PROMPT: Word for word, restate the line containing "répartition élimine le" and all the lines that come after it in the entries below. Include nothing from before it.

PROVIDED INFORMATION:
========================================================================

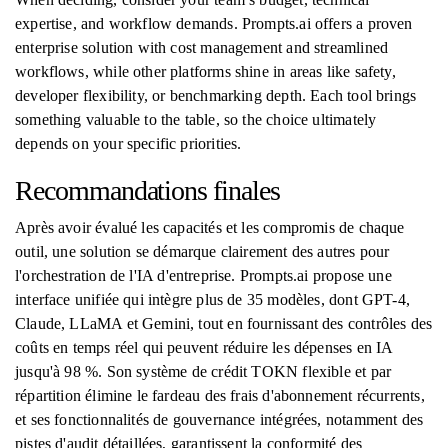
expertise, and workflow demands. Prompts.ai offers a proven
enterprise solution with cost management and streamlined
workflows, while other platforms shine in areas like safety,
developer flexibility, or benchmarking depth. Each tool brings
something valuable to the table, so the choice ultimately
depends on your specific priorities.
Recommandations finales
Après avoir évalué les capacités et les compromis de chaque
outil, une solution se démarque clairement des autres pour
l'orchestration de l'IA d'entreprise. Prompts.ai propose une
interface unifiée qui intègre plus de 35 modèles, dont GPT-4,
Claude, LLaMA et Gemini, tout en fournissant des contrôles des
coûts en temps réel qui peuvent réduire les dépenses en IA
jusqu'à 98 %. Son système de crédit TOKN flexible et par
répartition élimine le fardeau des frais d'abonnement récurrents,
et ses fonctionnalités de gouvernance intégrées, notamment des
pistes d'audit détaillées, garantissent la conformité des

========================================================================

TASK RESPONSE:
répartition élimine le fardeau des frais d'abonnement récurrents,
et ses fonctionnalités de gouvernance intégrées, notamment des
pistes d'audit détaillées, garantissent la conformité des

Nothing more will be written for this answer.